[Limb landmark coordinates]
- Opening Delimiter -

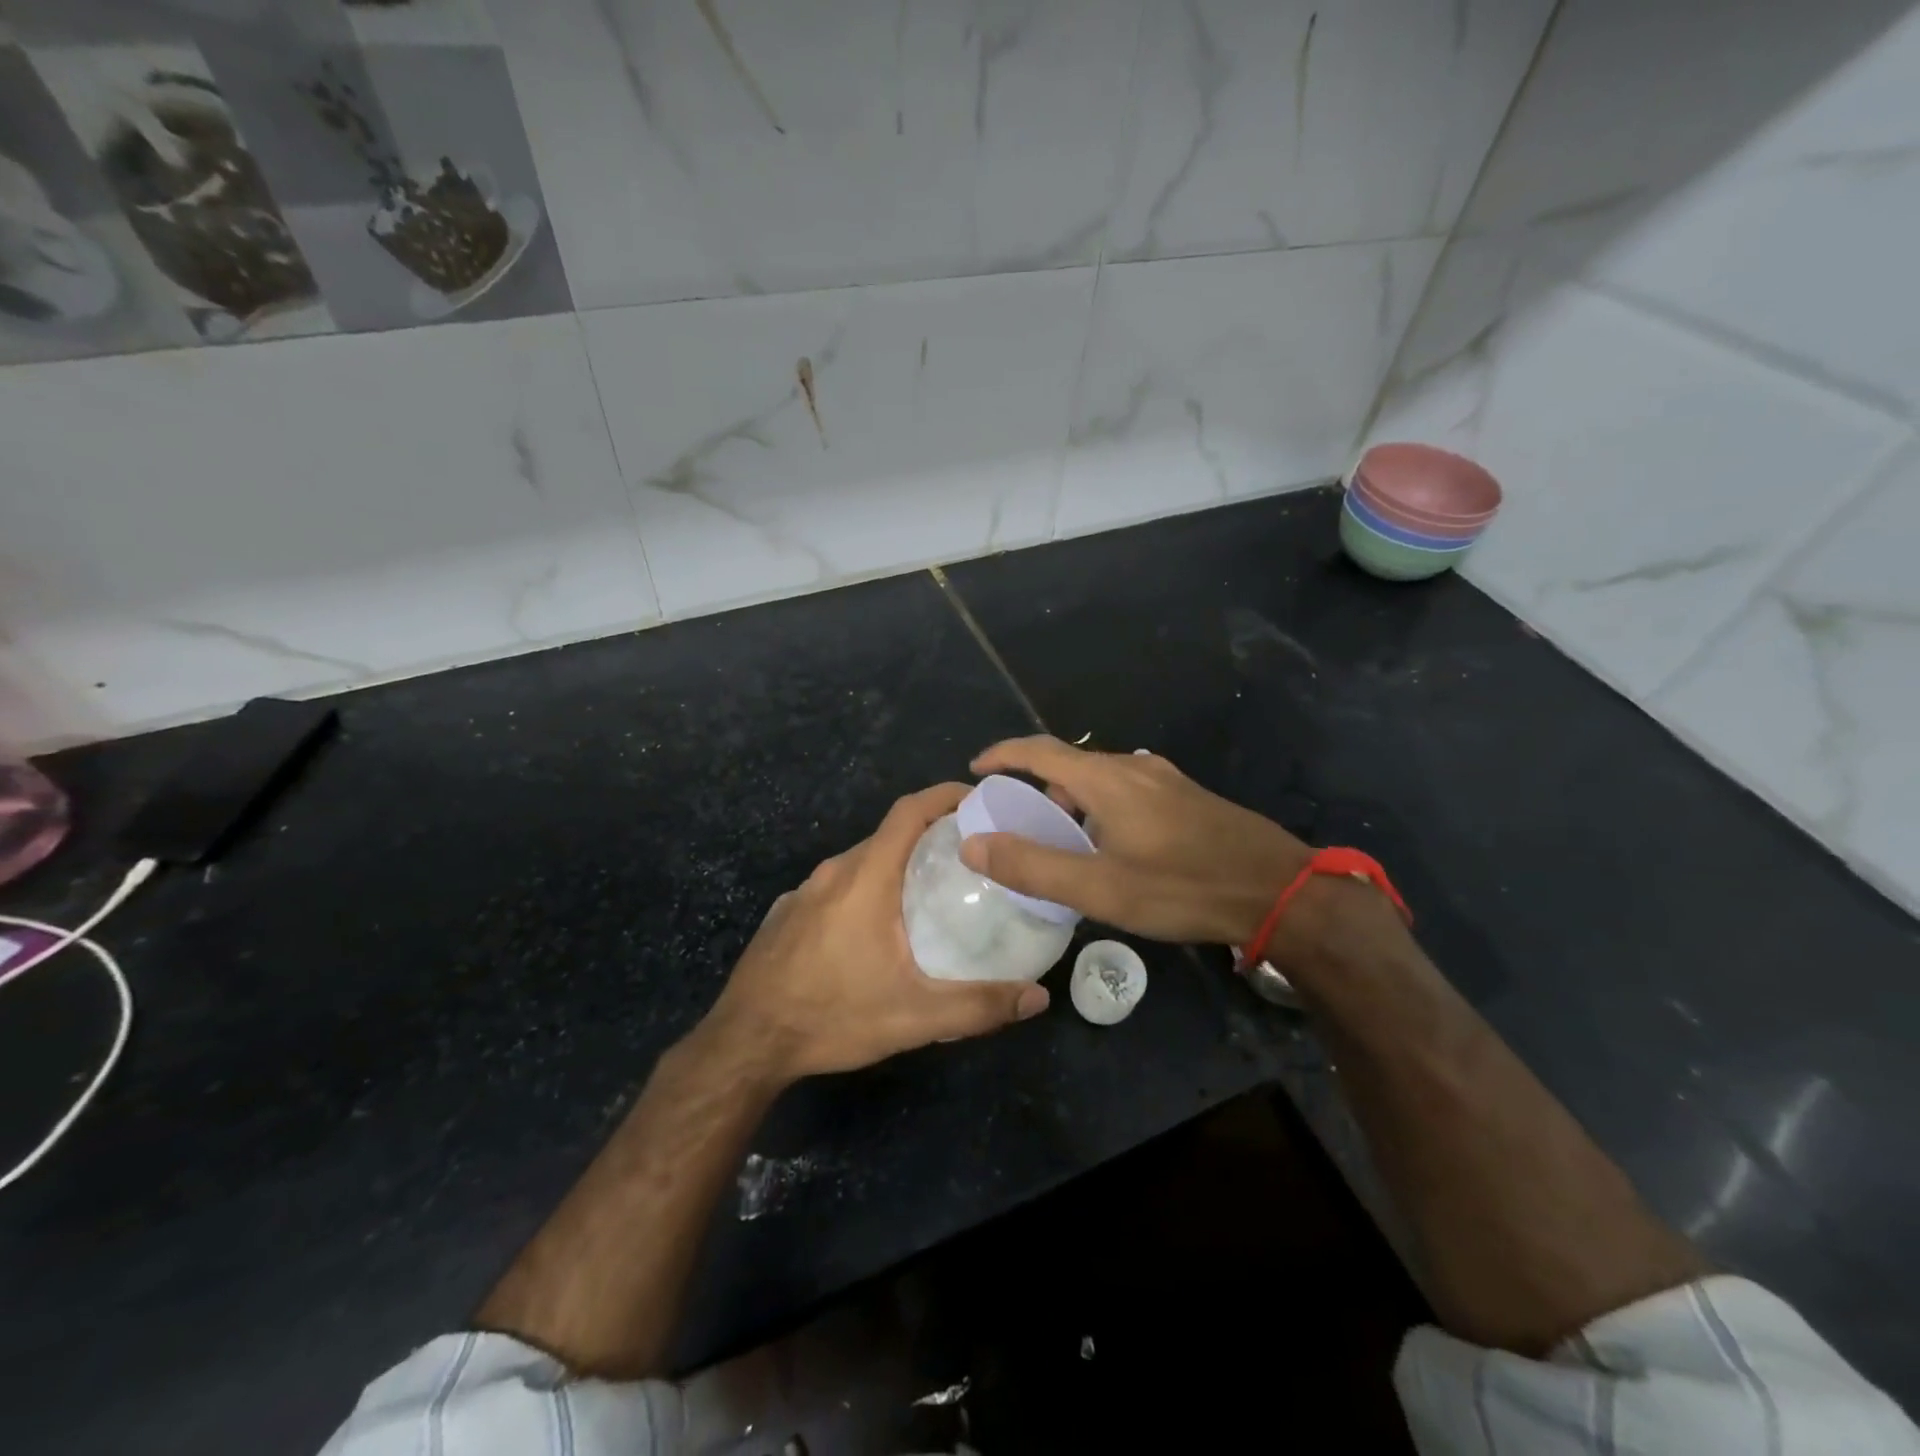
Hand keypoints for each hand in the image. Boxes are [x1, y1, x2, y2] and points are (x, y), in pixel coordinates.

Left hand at [703, 783, 1048, 1082]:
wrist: (745, 1044)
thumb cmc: (832, 1016)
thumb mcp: (914, 1017)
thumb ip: (978, 1006)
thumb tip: (1037, 997)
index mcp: (865, 878)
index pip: (908, 811)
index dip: (943, 795)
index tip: (977, 799)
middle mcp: (832, 873)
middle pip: (887, 836)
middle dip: (928, 837)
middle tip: (966, 860)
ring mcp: (802, 892)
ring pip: (859, 863)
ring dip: (894, 867)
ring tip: (926, 895)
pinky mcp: (784, 914)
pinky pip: (834, 888)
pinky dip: (862, 891)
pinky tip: (871, 931)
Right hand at [959, 736, 1309, 945]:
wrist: (1278, 890)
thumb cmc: (1182, 887)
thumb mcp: (1100, 886)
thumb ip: (1033, 866)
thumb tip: (973, 843)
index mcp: (1107, 779)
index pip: (1040, 751)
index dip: (1003, 755)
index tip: (976, 769)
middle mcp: (1134, 767)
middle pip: (1070, 764)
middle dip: (1036, 786)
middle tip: (1018, 823)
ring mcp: (1165, 780)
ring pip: (1101, 779)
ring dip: (1071, 801)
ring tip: (1063, 842)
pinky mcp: (1187, 797)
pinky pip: (1127, 790)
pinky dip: (1101, 807)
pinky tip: (1112, 846)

- Closing Delimiter -

TASK STATEMENT — Starting at the line that contains "middle pip: (887, 836)", copy each line through the last one in the records, exactly, and output nothing else.

SOLUTION FOR THIS PROBLEM —
middle pip: (887, 836)
middle dip: (928, 837)
middle tip: (966, 860)
ring mcp: (802, 892)
ring pip: (859, 863)
ring dip: (894, 867)
ring tip: (926, 895)
pinky mcp: (784, 914)
pinky pip: (834, 888)
pinky dip: (862, 891)
pinky tip: (871, 931)
Right hand at [959, 736, 1309, 945]:
wrist: (1278, 890)
thumb cmc: (1182, 887)
thumb mcp: (1100, 886)
thumb ip: (1033, 866)
thumb tip: (973, 843)
index mcp: (1107, 779)
index pip: (1040, 751)
index dip: (1003, 755)
index tip: (976, 769)
middle mcp: (1134, 767)
middle pip: (1070, 764)
middle dip: (1036, 786)
middle tip: (1018, 823)
ring mcp: (1165, 780)
ring pip: (1101, 779)
ring dip: (1071, 801)
ring tip: (1063, 842)
pinky mcp: (1187, 797)
pinky pip: (1127, 790)
pinky dip: (1101, 807)
pinky tip: (1112, 846)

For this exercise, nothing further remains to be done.